OK, lets get this straight. I think I can just about swallow, albeit with some difficulty, the need to hire native-speaking English teachers. There is a serious lack of qualified English teachers in Singapore. While doing my teacher training at NIE not too long ago, I was quite shocked to count among my peers, Physics and Maths graduates who were assigned to teach English. They struggled with the definitions of nouns, verbs and adjectives. Some wrote essays that were quite badly organized. Compulsory modules on English Grammar and Phonetics were foisted on these poor fellows. But we know it was a desperate move. I'm sure these teachers would rather be teaching something else rather than English. Hence, hiring native-speaking EL teachers may solve the problem of this temporary shortfall.

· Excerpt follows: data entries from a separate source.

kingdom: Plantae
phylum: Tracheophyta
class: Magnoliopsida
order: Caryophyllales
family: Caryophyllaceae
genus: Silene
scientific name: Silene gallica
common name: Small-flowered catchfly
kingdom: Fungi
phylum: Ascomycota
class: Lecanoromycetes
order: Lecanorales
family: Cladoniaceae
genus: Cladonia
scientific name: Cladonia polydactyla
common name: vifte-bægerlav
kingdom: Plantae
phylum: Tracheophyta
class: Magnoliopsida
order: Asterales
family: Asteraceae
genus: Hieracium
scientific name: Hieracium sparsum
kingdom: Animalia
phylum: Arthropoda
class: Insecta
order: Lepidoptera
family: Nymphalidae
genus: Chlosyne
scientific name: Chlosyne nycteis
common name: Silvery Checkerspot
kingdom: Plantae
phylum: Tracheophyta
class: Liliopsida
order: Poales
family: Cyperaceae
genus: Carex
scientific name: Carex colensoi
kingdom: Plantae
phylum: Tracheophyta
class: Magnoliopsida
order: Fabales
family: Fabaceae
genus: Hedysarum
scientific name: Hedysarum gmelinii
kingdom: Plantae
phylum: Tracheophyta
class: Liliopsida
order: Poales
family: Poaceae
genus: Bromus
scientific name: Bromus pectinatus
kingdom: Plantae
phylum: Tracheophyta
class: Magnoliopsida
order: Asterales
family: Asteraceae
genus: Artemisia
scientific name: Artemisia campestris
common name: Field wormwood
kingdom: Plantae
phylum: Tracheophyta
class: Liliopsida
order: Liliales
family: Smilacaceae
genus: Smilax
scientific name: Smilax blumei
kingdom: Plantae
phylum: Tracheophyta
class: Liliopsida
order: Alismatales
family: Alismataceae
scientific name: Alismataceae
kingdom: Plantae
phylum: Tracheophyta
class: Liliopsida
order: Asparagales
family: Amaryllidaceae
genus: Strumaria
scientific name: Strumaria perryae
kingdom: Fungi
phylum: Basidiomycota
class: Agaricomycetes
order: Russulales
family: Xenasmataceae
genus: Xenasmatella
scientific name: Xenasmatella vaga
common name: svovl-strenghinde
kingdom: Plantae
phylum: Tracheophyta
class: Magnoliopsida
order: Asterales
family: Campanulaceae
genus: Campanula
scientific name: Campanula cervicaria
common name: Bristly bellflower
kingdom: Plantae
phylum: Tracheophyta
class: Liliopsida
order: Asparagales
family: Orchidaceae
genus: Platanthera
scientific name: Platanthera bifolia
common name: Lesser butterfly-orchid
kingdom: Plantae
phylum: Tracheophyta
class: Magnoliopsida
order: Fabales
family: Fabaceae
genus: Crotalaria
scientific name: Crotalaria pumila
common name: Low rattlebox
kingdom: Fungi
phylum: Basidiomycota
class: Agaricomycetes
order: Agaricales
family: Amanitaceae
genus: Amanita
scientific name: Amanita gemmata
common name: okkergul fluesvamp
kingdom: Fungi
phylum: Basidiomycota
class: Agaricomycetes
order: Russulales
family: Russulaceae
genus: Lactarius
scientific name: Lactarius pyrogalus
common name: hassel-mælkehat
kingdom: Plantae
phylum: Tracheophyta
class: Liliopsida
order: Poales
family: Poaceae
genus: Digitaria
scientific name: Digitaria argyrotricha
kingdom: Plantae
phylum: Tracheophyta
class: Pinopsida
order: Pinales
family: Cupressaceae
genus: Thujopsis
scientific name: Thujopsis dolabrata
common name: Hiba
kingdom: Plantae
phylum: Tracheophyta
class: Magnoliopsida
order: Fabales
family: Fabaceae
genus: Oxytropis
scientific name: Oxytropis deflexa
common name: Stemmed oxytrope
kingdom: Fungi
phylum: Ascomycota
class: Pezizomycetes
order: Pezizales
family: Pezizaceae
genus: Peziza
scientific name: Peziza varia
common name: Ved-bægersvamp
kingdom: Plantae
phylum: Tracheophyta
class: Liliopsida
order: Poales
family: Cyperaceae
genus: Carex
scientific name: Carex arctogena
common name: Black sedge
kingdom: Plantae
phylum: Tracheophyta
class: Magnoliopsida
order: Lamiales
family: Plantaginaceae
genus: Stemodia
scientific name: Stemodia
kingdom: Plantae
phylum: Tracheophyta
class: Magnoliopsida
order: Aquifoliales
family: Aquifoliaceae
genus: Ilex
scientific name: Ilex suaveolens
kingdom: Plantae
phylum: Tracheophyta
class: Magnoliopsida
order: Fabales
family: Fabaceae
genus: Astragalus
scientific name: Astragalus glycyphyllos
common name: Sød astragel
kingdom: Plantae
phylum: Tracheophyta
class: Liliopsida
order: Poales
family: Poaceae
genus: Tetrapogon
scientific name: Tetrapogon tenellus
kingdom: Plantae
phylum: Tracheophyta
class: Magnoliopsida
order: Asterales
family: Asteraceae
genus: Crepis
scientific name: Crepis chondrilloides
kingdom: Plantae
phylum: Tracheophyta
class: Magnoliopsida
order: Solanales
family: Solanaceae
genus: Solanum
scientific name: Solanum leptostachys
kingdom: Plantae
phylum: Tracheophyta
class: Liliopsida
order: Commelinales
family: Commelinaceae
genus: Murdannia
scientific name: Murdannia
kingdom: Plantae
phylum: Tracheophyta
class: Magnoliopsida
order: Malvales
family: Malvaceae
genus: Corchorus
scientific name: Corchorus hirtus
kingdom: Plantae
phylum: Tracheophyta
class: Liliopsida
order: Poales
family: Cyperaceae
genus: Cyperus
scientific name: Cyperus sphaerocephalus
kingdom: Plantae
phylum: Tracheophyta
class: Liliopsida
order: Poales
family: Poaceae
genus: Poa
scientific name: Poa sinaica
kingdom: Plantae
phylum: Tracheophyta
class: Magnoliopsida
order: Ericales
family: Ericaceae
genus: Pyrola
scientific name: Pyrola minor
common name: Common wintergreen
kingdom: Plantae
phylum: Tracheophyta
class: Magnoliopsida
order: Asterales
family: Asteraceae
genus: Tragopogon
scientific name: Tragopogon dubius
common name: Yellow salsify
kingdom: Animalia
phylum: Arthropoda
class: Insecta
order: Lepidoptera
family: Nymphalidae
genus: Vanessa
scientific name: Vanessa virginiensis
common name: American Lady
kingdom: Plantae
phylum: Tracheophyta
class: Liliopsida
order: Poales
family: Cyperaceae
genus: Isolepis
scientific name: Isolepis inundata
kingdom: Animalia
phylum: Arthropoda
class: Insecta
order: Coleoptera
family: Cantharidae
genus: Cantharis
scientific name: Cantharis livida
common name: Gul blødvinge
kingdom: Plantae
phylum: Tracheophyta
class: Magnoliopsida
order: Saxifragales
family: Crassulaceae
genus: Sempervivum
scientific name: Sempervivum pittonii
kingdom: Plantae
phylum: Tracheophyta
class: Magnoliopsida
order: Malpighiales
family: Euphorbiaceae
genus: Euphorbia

But native-speaking teachers of other subjects? Are you out of your mind, Mr Lin? Have you kissed the asses of too many Caucasians that you are ready to dismiss local teachers so derisively? Granted, local teachers may not speak perfect English all the time, but what makes you think native-speakers speak flawless English, and are far superior in teaching Maths or Science? Is the prime responsibility of a Maths teacher to teach Maths well or to model good English?

Many local teachers do speak intelligible standard English. Even if Singlish creeps into their teaching, it is essential to build rapport with the students. If Britons or Australians or Americans appear to speak better English than us, it is because they are ensconced in a largely monolingual society. As long as we insist on bilinguallism in Singapore, then Singlish is here to stay. Eradicating it from our daily lives is as easy as asking Singaporeans to be less kiasu, if you ask me.

Local teachers are very aware of the need to speak good English in class. So give us some space and time to use it more and more in the classroom. Let's not rush to embrace foreign 'talent' at the expense of developing our own resources.